▶ [TASK GOAL]
Print every line of text in the listing below without changing a word, and leave the pictures out.

::::

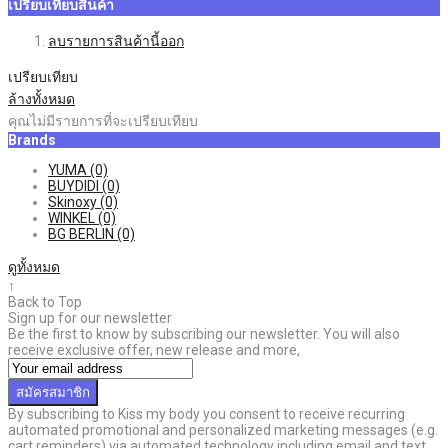
เปรียบเทียบสินค้า
ลบรายการสินค้านี้ออก
เปรียบเทียบ
ล้างทั้งหมด
คุณไม่มีรายการที่จะเปรียบเทียบ
Brands
YUMA
(0)
BUYDIDI
(0)
Skinoxy
(0)
WINKEL
(0)
BG BERLIN
(0)
ดูทั้งหมด
↑
Back to Top
Sign up for our newsletter
Be the first to know by subscribing our newsletter. You will also
receive exclusive offer, new release and more,
สมัครสมาชิก
By subscribing to Kiss my body you consent to receive recurring
automated promotional and personalized marketing messages (e.g.
cart reminders) via automated technology including email and text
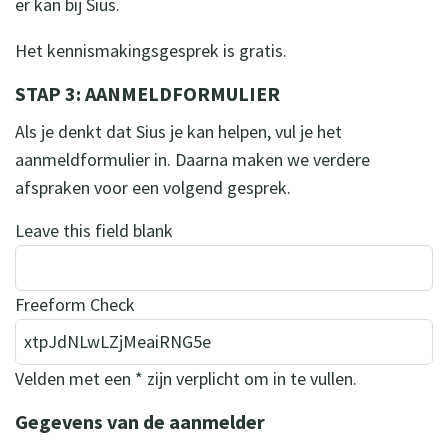
er kan bij Sius.
Het kennismakingsgesprek is gratis.
STAP 3: AANMELDFORMULIER
Als je denkt dat Sius je kan helpen, vul je het
aanmeldformulier in. Daarna maken we verdere
afspraken voor een volgend gesprek.
Leave this field blank
Freeform Check
Velden met een * zijn verplicht om in te vullen.
Gegevens van de aanmelder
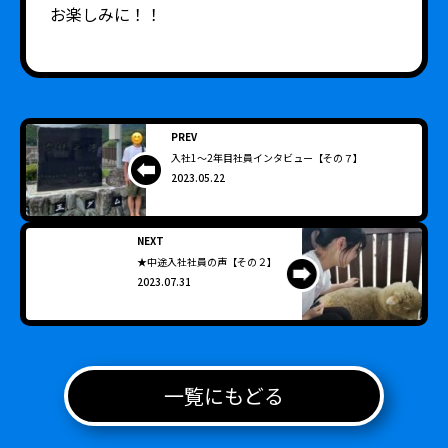
お楽しみに！！
PREV
入社1～2年目社員インタビュー【その７】
2023.05.22
NEXT
★中途入社社員の声【その２】
2023.07.31
一覧にもどる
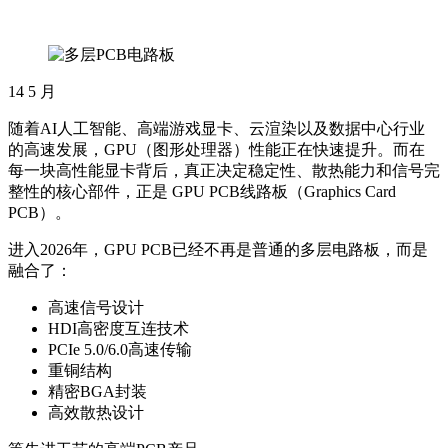
14
5 月
随着AI人工智能、高端游戏显卡、云渲染以及数据中心行业
的高速发展，GPU（图形处理器）性能正在快速提升。而在
每一块高性能显卡背后，真正决定稳定性、散热能力和信号完
整性的核心部件，正是 GPU PCB线路板（Graphics Card
PCB）。
进入2026年，GPU PCB已经不再是普通的多层电路板，而是
融合了：
高速信号设计
HDI高密度互连技术
PCIe 5.0/6.0高速传输
重铜结构
精密BGA封装
高效散热设计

::::

▶ [EXPECTED ANSWER]
เปรียบเทียบสินค้า
ลบรายการสินค้านี้ออก
เปรียบเทียบ
ล้างทั้งหมด
คุณไม่มีรายการที่จะเปรียบเทียบ
Brands
YUMA
(0)
BUYDIDI
(0)
Skinoxy
(0)
WINKEL
(0)
BG BERLIN
(0)
ดูทั้งหมด
↑
Back to Top
Sign up for our newsletter
Be the first to know by subscribing our newsletter. You will also
receive exclusive offer, new release and more,
สมัครสมาชิก
By subscribing to Kiss my body you consent to receive recurring
automated promotional and personalized marketing messages (e.g.
cart reminders) via automated technology including email and text
er kan bij Sius.
Het kennismakingsgesprek is gratis.
STAP 3: AANMELDFORMULIER
Als je denkt dat Sius je kan helpen, vul je het
aanmeldformulier in. Daarna maken we verdere
afspraken voor een volgend gesprek.
Leave this field blank
Freeform Check
Velden met een * zijn verplicht om in te vullen.
Gegevens van de aanmelder
お楽しみに！！
PREV
入社1～2年目社員インタビュー【その７】
2023.05.22
NEXT
★中途入社社員の声【その２】
2023.07.31
一覧にもどる
14
5 月
随着AI人工智能、高端游戏显卡、云渲染以及数据中心行业
的高速发展，GPU（图形处理器）性能正在快速提升。而在
每一块高性能显卡背后，真正决定稳定性、散热能力和信号完
整性的核心部件，正是 GPU PCB线路板（Graphics Card
PCB）。
进入2026年，GPU PCB已经不再是普通的多层电路板，而是
融合了：
高速信号设计
HDI高密度互连技术
PCIe 5.0/6.0高速传输
重铜结构
精密BGA封装
高效散热设计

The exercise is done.